On February 2, 2019 The Block welcomed filmmaker and NYU Professor of Cinema Studies Manthia Diawara for a screening and conversation on his 2017 film An Opera of the World.
A world-renowned theorist of cultural hybridity, Manthia Diawara left Mali at the age of 19, emigrating to France and later to the United States. He returned to Mali in 2008 to film rehearsals for Bintou Were, a Sahel Opera, an opera that tells the story of northward migration. In An Opera of the World, Diawara frames his documentation of this moving performance between interviews (including discussions with filmmaker Alexander Kluge, novelist Fatou Diome and sociologist Nicole Lapierre), personal commentary, and archival footage that documents the cycles of migration throughout the 20th and 21st centuries. The result is a cinematic essay as free-ranging, and as inspiring, as the borderless society he imagines.
From the Conversation
“Beyond the idea of just me being a Malian, you know, I can be multiple. Yes, Malian. And I’m very proud to be a Malian, but I’m also American. I’m also French. I can also become something else tomorrow, you know….I can change through my exchange with the other without losing or destroying myself. It’s becoming as opposed to being…becoming, and becoming and becoming. And this doesn’t mean that you have lost your identity at all.
You know, I am an optimist, an incurable optimist. I think that the current raring of the ugly head of xenophobia and racism of the other, I think it’s really a backlash against something that has rightfully taken its place in our modern lives. It is disturbing to Europeans, to Americans, to Africans, to everybody in the world, because they have stable identities and they see these identities being taken. But it is really too late. It’s too late.
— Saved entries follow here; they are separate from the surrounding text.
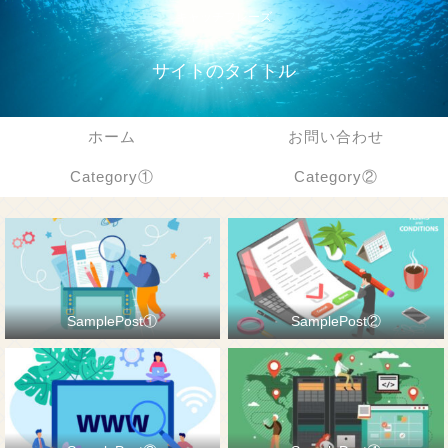
キャッチフレーズ
サイトのタイトル
ホーム
お問い合わせ
Category①
Category②
SamplePost①
SamplePost②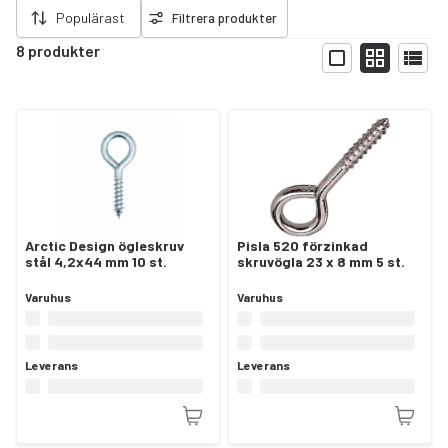
Populärast
Filtrera produkter
8 produkter
Visa
Arctic Design ögleskruv
Pisla 520 förzinkad
stål 4,2x44 mm 10 st.
skruvögla 23 x 8 mm 5 st.
Varuhus
Varuhus
Leverans
Leverans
Its not tenable to suddenly come back and say, OK, now let’s go back to what we were. It’s no longer possible. But I really think that we are better off now with tolerance. We were we are better off with changing, with exchanging among ourselves, with having several identities. The world has really changed. And I honestly think that it is probably is better for us.”
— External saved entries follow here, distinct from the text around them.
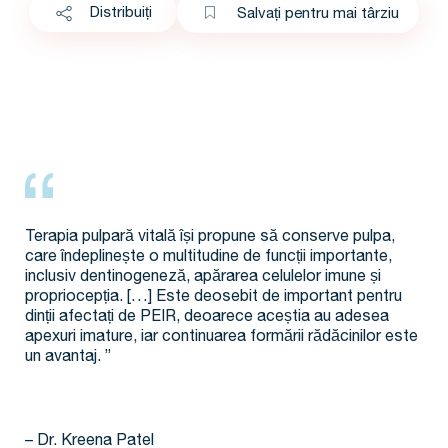
Distribuiți
Salvați pentru mai târziu
Terapia pulpară vitală își propune să conserve pulpa,
care îndeplinește o multitudine de funcții importante,
inclusiv dentinogeneză, apărarea celulelor imune și
propriocepția. […] Este deosebit de important pentru
dinții afectați de PEIR, deoarece aceștia au adesea
apexuri imature, iar continuarea formării rădăcinilor este
un avantaj. ”
– Dr. Kreena Patel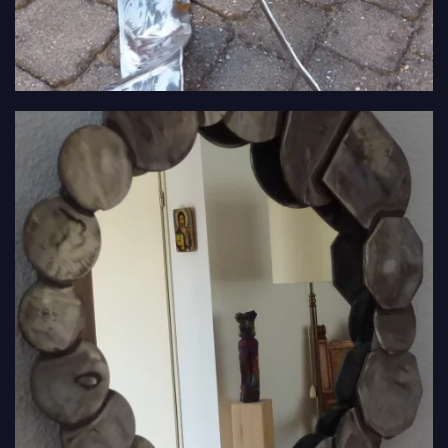
VIEW
VIEW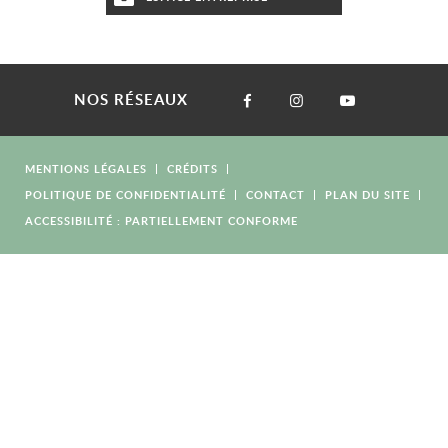
NOS RÉSEAUX
MENTIONS LÉGALES
CRÉDITS
POLITIQUE DE CONFIDENTIALITÉ
CONTACT
PLAN DU SITE
ACCESSIBILITÉ : PARTIELLEMENT CONFORME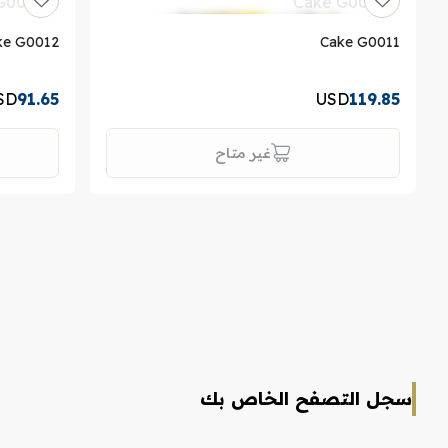
ke G0012
Cake G0011
SD
91.65
USD
119.85
غير متاح
سجل التصفح الخاص بك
The screening was part of the Block Cinema series Personal Passages: African Filmmakers in Europe, responding to The Block exhibitions Caravans of Gold and Isaac Julien: Western Union (Small Boats) through a series of films which illuminate 20th and 21st century migrant experiences across the Mediterranean. While dozens of films have been made by European filmmakers addressing the challenges faced by refugees and immigrants to Europe, the films in this series, made by Tunisian, Mauritanian and Malian emigré filmmakers, all provide more intimate perspectives on these experiences of displacement and diaspora.